Pond Inlet has a spectacular setting. An Inuit community located along the northern edge of the enormous Baffin Island in the Canadian Arctic, the residents of Pond look out across Eclipse Sound at the mountains and glaciers of Bylot Island to the north. It is one of farthest north human settlements on earth.
A reporter for the British newspaper The Telegraph, Martin Fletcher, visited Pond Inlet recently to investigate the Inuit people—their culture, history, social problems, and possible solutions to their difficulties. After describing in detail how bleak, yet beautiful, the landscape appeared to be, he discusses the friendliness and welcoming spirit of the people. The children ran up to greet him—they were eager to get the stranger involved in their fun.
But he does not avoid reviewing the social problems of the town. Other than jobs in the public sector, there is virtually no employment. Few young people complete high school, and fewer still go south to attend Canadian universities. Housing is limited—extended families often crowd together in small dwellings. The abuse of drugs and alcohol help cause rampant domestic violence.
A nurse in the town, Sherry Parks, discusses the malnourishment that 15 percent of the community suffer from. “When people say they don’t have food in their house they literally don’t have any,” she says. The people of Pond, about 1,500, have little access to their traditional diet of fish and meat, so most of them live on junk foods. Diabetes and obesity are serious concerns.

···

▶ _EXERCISE REQUIREMENTS_:
Please decide whether each statement below agrees with the Pond Inlet text above, giving yes or no and quoting the text's deciding words. 1. From Pond Inlet, residents look across Eclipse Sound toward Bylot Island. 2. Outside the public sector, jobs in Pond Inlet are easy to find. 3. The nurse puts the share of the community suffering from malnourishment at 15 percent.

▶ _SUPPLIED DATA_:
···

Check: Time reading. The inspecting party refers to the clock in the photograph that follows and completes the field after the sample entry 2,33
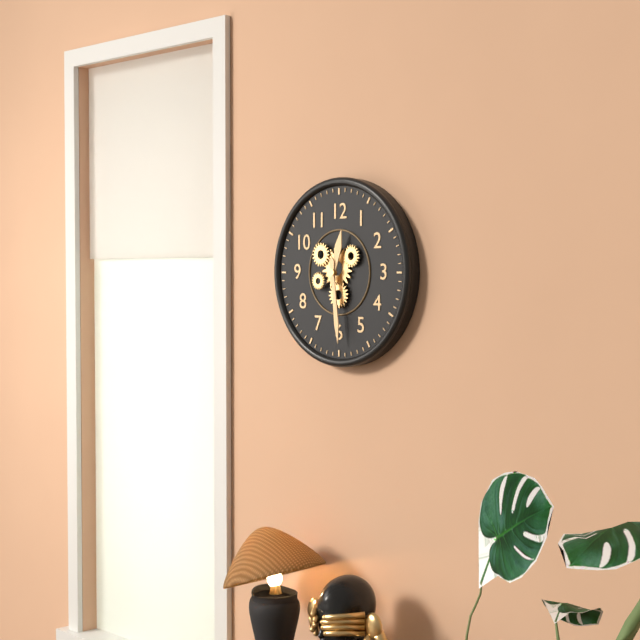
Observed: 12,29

···

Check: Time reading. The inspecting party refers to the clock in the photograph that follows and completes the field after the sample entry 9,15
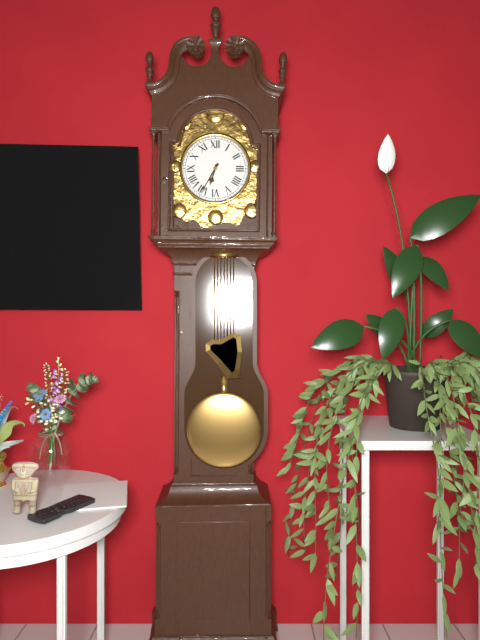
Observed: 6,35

···

▶ _OUTPUT FOR THIS EXERCISE_:
1. Yes: "the residents of Pond look out across Eclipse Sound at the mountains and glaciers of Bylot Island to the north"
2. No: "Other than jobs in the public sector, there is virtually no employment."
3. Yes: "the malnourishment that 15 percent of the community suffer from"